What a wonder it is that in two clicks, we can reread a story and see its photos from years past, just like that. Neatly organized in our archives on the right side of the page, you can do the same if you’ve missed older posts having joined us a few years into this journey.
|There’s often a cattle egret near the elephants, partaking of their insects and scraps.|
Here’s an excerpt from that September 15th post from six years ago:
“As a person entrenched in the details, it’s not unusual to me that I have six tools one could use to crack crab legs: two types of crackers, two types of crab scissors, a pick, and a small fork, service for eight. It’s not coincidental that I have service for eight. Who would want to “shell out” (couldn’t resist) enough crab legs for more than eight people?
This came to mind yesterday when I recklessly spent $48 for two bags of king crab legs plus $28 for the accompanying grass-fed New York strip steaks.
This is for three of us for Sunday night’s dinner; Tom and I and our friend Sue, who comes for dinner every Sunday night since the passing of her dear husband and our beloved friend Chip. She’s a trooper. Our hearts break for her. They were our role models as a happily retired couple. Now, we witness the depth of the loss of a beloved partner, excruciatingly sorrowful, a double whammy.

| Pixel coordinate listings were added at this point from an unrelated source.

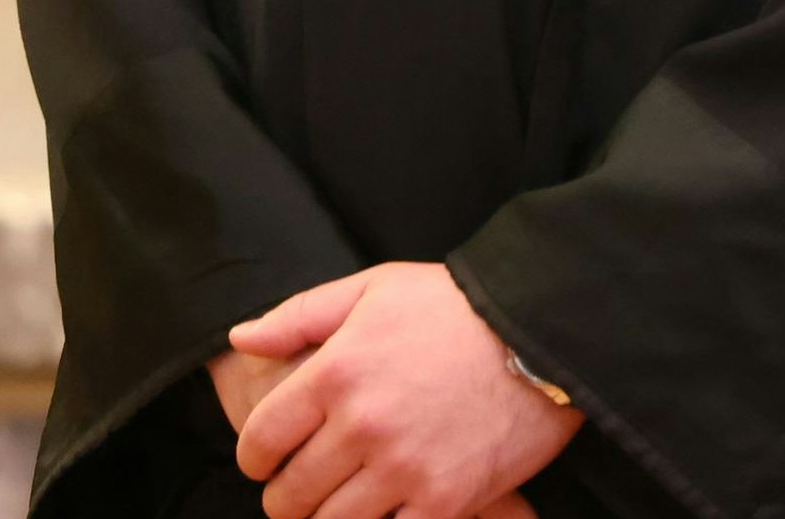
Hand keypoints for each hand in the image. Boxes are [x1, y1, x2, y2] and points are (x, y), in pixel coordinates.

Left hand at [224, 262, 581, 518]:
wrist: (543, 330)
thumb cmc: (456, 305)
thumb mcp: (373, 288)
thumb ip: (300, 315)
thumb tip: (241, 338)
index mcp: (336, 372)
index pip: (261, 439)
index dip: (253, 459)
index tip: (264, 463)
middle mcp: (362, 425)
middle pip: (290, 494)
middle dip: (286, 497)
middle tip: (299, 491)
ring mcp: (404, 469)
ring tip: (337, 507)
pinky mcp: (446, 502)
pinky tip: (384, 513)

We laugh, cry, and tell endless stories of our 26 years here on the point. (You can read about Chip in my post on June 1, 2012, found here in the archives). We three deserve steak and crab.”
|A mom and her growing calf.|
If you’d like to read the balance of this old post, please click here. We still talk about our friend Chip and have seen Sue each time we’ve returned to the US for a visit. We relive beautiful memories we all shared over many years as great friends and neighbors.
Hmmm…life was good then, and life is good now, just very different. No more do we have kitchen gadgets for eating crab. No more do we eat crab legs. We don’t see them in Africa. No longer am I so “detail orientated” or…do you look up a photo of Martha Stewart and see me (an expression used by a friend in Minnesota). That life is no more and most likely will never be the same again.
This is our “new normal.” Tonight, we’ll head out to Jabula Lodge and Restaurant for yet another fine dinner, often running into friends we’ve made in this magical place. We’ll sit at the bar and commiserate with owners Dawn and Leon and chat endlessly with other friendly Marlotians.
I don’t know if we’ve earned the right to call ourselves Malothians, but for now, we’ll afford ourselves this luxury, as opposed to others.
Have a very happy weekend, wherever you may be!